- Consigna:
Extrae del texto sobre la oración y la conciencia el fragmento que va desde "La oración es" hasta "lujo de hacerlo.", copiándolo sin cambiar nada.

- Texto de lectura:
----------

Demasiado ruido e interferencias. No son las mejores condiciones posibles para auditar nuestra conciencia. Busquemos un rincón tranquilo frente al Sagrario o la sombra de un árbol. La conciencia precisa quietud y nada mejor que la oración para resetear nuestra alma. La oración no es huída ni escamoteo. Es el arma más poderosa y eficaz para doblegar el mal.

La oración es un acto de humildad y, ante todo, de abandono a la voluntad del Padre porque los silencios de Jesús pueden ser tanto o más elocuentes que sus señales. Me temo que no podré demostrarles nada de cuanto afirmo pues, una vez más, la razón resultará insuficiente. Harían bien en creerme; de veras.

Millones de personas no han leído a San Agustín ni a Francisco Suárez pero poseen una conciencia ética que guía sus vidas por la senda adecuada. Lo que me lleva a afirmar que todos nacemos impregnados de SU naturaleza. En espera de respuestas imposibles, haríamos bien en poner en orden nuestra conciencia y hacer cuanto podemos por quienes no pueden permitirse el lujo de hacerlo.

----------

- Datos facilitados:
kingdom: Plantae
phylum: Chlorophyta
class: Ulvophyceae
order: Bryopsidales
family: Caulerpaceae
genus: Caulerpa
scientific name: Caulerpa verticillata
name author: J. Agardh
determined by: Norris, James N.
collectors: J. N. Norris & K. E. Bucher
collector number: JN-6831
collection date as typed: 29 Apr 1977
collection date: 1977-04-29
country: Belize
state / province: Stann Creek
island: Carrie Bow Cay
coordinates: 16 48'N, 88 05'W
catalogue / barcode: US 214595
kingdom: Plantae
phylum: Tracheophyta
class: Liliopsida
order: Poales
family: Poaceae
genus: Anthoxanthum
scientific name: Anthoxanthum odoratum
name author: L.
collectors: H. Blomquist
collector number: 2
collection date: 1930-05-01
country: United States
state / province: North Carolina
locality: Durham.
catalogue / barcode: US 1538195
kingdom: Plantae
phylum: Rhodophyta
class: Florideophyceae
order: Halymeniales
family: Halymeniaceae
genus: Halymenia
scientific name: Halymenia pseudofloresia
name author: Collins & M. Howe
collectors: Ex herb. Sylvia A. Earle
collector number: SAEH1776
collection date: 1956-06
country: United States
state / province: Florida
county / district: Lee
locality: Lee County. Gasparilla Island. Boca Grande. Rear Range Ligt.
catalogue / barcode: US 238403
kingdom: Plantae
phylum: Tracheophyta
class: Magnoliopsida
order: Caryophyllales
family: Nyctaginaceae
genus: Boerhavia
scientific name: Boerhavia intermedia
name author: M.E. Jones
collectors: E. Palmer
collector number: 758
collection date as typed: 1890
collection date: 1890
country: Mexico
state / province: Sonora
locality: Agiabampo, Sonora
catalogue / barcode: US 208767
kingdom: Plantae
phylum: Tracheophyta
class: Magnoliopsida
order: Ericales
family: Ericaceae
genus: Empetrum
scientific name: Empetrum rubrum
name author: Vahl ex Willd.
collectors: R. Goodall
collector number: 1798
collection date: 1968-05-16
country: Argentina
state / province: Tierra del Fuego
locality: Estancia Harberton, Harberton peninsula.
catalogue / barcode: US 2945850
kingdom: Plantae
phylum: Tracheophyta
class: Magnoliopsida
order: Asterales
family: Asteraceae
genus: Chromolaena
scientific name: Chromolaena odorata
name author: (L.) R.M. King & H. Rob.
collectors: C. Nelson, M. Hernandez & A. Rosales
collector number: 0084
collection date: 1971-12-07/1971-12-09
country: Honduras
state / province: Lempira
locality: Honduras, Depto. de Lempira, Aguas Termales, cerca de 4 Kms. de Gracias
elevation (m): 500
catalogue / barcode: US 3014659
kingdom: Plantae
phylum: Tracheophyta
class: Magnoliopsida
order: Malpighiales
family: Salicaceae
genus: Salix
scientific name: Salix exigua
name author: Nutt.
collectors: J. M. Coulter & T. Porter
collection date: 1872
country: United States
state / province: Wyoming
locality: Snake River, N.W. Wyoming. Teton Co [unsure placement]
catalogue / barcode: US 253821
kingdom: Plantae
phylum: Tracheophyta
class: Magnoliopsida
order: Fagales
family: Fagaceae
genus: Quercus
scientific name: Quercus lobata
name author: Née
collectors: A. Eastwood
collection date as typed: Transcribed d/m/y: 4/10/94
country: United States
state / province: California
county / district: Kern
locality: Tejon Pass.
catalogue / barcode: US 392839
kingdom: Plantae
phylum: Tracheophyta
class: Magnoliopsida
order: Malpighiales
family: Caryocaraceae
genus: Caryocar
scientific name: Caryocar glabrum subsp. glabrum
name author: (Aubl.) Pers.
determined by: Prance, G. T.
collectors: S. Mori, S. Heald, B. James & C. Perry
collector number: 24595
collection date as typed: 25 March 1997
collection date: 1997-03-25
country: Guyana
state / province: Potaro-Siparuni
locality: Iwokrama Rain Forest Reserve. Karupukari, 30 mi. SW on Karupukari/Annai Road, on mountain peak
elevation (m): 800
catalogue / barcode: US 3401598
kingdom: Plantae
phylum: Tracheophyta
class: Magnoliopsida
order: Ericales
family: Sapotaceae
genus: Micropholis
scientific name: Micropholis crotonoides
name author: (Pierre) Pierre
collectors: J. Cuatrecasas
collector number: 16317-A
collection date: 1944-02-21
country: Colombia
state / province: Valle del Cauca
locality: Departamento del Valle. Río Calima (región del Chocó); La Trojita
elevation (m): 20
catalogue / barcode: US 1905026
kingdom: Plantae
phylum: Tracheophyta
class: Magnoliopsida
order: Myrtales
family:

----------

- Resultado:
La oración es un acto de humildad y, ante todo, de abandono a la voluntad del Padre porque los silencios de Jesús pueden ser tanto o más elocuentes que sus señales. Me temo que no podré demostrarles nada de cuanto afirmo pues, una vez más, la razón resultará insuficiente. Harían bien en creerme; de veras.

Millones de personas no han leído a San Agustín ni a Francisco Suárez pero poseen una conciencia ética que guía sus vidas por la senda adecuada. Lo que me lleva a afirmar que todos nacemos impregnados de SU naturaleza. En espera de respuestas imposibles, haríamos bien en poner en orden nuestra conciencia y hacer cuanto podemos por quienes no pueden permitirse el lujo de hacerlo.